Una volta un uomo, che Germania ricordava grosso come una montagna, era arrivato a casa, accompagnato da suo padre, e da quel giorno non aveva più rivisto il suo amico.

Che poi in effetti non aveva idea di chi fosse quel bambino. Poteva essere un cugino, o semplicemente il frutto della sua immaginazione.  Non aveva mai avuto il coraggio di chiedere a Reich, ma d'altronde dubitava della veridicità di quel ricordo.

Si sentì un codardo, in un certo senso...non era mai riuscito a rispondergli, figuriamoci a ribellarsi...

Ma ormai aveva 18 anni, era un adulto, non era più sotto il suo controllo.

Questi pensieri qualche giorno fa lo avevano portato ad una decisione: doveva andar via di casa, definitivamente.
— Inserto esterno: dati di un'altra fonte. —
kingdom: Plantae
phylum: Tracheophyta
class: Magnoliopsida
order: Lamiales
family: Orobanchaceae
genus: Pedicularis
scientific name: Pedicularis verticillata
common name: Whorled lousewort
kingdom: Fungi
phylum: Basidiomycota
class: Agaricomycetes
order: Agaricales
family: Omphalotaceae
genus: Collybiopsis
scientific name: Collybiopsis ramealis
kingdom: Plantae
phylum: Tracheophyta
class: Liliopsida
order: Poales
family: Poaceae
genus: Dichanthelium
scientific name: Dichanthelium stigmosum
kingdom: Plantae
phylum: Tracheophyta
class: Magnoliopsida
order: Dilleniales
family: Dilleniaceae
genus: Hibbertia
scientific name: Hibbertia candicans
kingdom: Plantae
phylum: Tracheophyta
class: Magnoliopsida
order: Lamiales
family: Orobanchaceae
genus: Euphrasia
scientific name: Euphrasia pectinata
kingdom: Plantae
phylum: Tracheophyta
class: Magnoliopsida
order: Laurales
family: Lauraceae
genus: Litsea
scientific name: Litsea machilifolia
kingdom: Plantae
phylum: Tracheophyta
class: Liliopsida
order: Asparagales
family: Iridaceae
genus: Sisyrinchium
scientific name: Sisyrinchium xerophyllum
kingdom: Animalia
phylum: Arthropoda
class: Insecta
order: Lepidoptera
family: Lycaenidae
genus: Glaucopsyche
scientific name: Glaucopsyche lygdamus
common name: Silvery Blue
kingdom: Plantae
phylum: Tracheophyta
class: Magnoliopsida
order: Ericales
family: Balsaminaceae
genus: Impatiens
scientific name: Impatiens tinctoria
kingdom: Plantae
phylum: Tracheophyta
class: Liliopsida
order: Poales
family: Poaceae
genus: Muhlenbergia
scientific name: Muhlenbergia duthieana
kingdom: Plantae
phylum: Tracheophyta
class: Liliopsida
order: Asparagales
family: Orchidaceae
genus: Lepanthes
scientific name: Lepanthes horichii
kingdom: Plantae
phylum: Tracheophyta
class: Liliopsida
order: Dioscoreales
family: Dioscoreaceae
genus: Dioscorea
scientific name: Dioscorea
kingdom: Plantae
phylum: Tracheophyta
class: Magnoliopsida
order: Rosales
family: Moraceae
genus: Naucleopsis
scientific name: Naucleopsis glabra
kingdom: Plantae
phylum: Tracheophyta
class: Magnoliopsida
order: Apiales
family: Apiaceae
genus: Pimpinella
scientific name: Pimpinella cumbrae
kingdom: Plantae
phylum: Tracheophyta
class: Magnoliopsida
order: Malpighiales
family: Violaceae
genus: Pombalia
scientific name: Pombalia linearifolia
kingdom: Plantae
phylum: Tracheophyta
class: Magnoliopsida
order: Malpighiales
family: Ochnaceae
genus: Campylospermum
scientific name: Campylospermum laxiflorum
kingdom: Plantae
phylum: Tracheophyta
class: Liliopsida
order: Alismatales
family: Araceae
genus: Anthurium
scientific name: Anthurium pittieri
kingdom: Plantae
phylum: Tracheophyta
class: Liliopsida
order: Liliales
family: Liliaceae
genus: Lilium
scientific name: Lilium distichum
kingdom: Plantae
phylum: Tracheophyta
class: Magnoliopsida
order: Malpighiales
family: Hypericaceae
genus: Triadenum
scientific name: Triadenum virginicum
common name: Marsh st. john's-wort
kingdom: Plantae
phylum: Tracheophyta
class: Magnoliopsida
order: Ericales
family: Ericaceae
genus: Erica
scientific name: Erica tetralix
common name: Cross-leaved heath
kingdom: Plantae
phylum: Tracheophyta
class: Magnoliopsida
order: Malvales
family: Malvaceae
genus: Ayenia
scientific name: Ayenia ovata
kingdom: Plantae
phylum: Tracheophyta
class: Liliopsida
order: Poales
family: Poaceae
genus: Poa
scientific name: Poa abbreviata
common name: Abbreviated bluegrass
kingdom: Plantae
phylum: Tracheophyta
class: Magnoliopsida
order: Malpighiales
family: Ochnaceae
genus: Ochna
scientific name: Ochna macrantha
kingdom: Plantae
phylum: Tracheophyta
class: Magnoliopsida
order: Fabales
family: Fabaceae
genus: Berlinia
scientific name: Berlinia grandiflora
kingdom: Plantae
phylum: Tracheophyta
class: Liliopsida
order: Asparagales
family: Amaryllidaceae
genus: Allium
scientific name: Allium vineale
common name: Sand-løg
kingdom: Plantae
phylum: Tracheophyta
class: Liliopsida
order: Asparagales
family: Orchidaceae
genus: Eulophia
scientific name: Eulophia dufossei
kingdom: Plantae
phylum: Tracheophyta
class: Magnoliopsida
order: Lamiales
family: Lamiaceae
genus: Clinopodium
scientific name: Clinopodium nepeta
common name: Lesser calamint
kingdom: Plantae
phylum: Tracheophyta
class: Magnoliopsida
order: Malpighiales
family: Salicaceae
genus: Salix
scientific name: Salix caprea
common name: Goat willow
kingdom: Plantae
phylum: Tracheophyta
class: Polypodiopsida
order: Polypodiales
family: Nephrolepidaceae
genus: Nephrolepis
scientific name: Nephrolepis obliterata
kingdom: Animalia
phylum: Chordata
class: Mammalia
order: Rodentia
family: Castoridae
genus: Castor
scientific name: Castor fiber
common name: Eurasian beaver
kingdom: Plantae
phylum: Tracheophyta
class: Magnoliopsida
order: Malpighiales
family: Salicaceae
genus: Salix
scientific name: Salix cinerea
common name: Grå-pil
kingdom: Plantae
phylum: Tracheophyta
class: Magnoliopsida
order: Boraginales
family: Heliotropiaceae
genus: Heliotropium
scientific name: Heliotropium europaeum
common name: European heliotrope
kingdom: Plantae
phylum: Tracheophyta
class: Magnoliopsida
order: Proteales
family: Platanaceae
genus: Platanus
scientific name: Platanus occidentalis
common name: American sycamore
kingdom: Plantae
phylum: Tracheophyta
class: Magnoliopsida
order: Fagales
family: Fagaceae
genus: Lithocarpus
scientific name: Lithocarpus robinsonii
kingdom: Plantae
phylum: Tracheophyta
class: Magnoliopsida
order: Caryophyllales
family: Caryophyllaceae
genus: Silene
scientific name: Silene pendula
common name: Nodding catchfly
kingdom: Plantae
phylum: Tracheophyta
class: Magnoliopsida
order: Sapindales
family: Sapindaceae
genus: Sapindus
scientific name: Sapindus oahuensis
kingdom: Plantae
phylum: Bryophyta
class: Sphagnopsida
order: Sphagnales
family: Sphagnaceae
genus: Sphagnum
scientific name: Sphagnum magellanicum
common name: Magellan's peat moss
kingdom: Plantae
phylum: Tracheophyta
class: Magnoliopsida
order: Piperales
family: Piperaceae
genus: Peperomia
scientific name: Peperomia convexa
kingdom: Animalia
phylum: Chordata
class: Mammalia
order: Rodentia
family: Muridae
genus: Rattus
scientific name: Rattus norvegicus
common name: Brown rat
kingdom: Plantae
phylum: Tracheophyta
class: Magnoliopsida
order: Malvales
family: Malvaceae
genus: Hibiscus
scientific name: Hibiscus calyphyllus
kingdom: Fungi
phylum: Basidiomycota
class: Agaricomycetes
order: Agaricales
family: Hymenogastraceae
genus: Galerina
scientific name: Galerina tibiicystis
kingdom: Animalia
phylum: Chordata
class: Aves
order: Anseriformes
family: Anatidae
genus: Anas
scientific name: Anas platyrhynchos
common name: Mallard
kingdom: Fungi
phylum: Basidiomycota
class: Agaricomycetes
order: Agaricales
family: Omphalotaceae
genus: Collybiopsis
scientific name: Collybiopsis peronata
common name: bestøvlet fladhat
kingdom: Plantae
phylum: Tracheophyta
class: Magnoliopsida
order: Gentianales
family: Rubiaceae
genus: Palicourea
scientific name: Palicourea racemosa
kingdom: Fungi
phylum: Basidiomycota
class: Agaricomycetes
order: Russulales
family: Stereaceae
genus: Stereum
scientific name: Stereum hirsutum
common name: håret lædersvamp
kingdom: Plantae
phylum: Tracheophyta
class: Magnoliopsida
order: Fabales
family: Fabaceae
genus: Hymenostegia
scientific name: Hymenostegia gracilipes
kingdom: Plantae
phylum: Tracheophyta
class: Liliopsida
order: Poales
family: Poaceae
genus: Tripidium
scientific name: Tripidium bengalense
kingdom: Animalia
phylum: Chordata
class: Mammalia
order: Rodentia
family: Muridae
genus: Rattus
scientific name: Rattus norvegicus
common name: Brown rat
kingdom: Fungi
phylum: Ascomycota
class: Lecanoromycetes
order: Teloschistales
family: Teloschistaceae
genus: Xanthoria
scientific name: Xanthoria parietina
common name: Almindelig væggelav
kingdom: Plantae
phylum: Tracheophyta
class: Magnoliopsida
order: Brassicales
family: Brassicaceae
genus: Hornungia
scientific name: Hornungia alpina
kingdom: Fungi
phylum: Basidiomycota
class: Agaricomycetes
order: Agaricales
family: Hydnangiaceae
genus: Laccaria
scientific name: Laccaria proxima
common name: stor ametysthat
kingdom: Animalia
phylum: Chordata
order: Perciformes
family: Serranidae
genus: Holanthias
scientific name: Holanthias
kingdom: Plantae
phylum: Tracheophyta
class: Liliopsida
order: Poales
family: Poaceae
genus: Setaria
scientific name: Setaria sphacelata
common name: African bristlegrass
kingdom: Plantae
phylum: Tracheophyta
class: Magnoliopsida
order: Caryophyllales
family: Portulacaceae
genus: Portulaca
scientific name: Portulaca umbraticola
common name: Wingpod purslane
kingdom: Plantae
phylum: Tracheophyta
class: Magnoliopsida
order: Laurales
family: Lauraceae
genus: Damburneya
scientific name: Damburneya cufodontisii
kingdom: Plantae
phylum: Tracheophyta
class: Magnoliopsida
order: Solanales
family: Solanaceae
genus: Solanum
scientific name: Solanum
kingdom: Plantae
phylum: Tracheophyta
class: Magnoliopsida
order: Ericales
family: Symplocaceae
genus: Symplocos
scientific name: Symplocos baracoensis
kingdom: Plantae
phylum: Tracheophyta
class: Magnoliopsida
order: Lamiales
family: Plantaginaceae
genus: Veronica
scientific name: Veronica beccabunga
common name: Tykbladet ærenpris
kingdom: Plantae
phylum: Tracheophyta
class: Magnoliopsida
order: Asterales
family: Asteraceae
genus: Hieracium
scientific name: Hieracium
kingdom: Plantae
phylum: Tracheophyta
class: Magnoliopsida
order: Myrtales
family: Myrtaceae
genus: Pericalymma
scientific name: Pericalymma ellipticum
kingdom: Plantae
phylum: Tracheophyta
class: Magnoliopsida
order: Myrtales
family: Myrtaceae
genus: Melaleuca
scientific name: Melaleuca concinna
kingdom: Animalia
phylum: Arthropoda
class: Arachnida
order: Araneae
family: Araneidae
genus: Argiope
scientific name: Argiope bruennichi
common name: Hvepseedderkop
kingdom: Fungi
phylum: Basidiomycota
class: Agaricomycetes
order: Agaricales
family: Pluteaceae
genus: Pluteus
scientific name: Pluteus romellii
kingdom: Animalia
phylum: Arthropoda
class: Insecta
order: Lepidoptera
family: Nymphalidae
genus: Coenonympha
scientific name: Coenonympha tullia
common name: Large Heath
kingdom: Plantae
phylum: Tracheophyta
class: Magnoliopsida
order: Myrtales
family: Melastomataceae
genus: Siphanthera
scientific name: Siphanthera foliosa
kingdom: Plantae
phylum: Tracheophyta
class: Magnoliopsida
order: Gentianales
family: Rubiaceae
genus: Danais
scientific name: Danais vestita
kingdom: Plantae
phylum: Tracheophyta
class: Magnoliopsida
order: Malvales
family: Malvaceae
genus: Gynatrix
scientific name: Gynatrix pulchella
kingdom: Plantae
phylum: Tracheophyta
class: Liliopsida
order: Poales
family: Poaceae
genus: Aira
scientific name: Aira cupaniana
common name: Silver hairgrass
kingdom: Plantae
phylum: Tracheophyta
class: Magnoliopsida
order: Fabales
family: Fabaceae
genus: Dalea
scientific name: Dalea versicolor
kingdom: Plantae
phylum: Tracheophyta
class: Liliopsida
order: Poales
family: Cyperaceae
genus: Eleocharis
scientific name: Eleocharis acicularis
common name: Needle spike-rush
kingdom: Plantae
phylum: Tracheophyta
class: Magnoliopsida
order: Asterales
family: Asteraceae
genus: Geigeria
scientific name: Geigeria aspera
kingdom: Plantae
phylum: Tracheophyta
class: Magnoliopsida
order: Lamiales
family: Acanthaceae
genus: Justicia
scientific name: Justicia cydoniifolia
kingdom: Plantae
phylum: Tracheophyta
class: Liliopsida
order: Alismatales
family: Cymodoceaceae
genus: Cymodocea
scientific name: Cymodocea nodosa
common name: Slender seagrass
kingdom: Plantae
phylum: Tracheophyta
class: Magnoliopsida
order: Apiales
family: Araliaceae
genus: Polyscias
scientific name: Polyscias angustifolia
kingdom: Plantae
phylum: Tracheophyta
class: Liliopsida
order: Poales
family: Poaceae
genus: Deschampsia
Doveva tagliare i ponti e costruirsi una nuova vita fuori dall'ombra di quell'uomo.

Con il cuore in gola Germania si diresse verso casa. Camminava lento, cosa insolita per lui, che era stato abituato al passo veloce e composto. In un certo senso sembrava stesse percorrendo il miglio verde, dove al posto della sedia elettrica c'era uno spietato assassino.

Arrivò a casa, la numero 2 di Hintereck. Non gli era mai piaciuta più di tanto, ma d'altronde dopo quel giorno non ci avrebbe messo più piede.

Girò le chiavi nella serratura ed entrò. C'era puzza di alcol nel salone, nulla a cui non fosse abituato.

Le luci erano spente, e ne fu grato, perché voleva dire che lui stava dormendo.

Camminò con passo felpato, sperava di poter invaligiare più roba possibile prima di incontrarlo.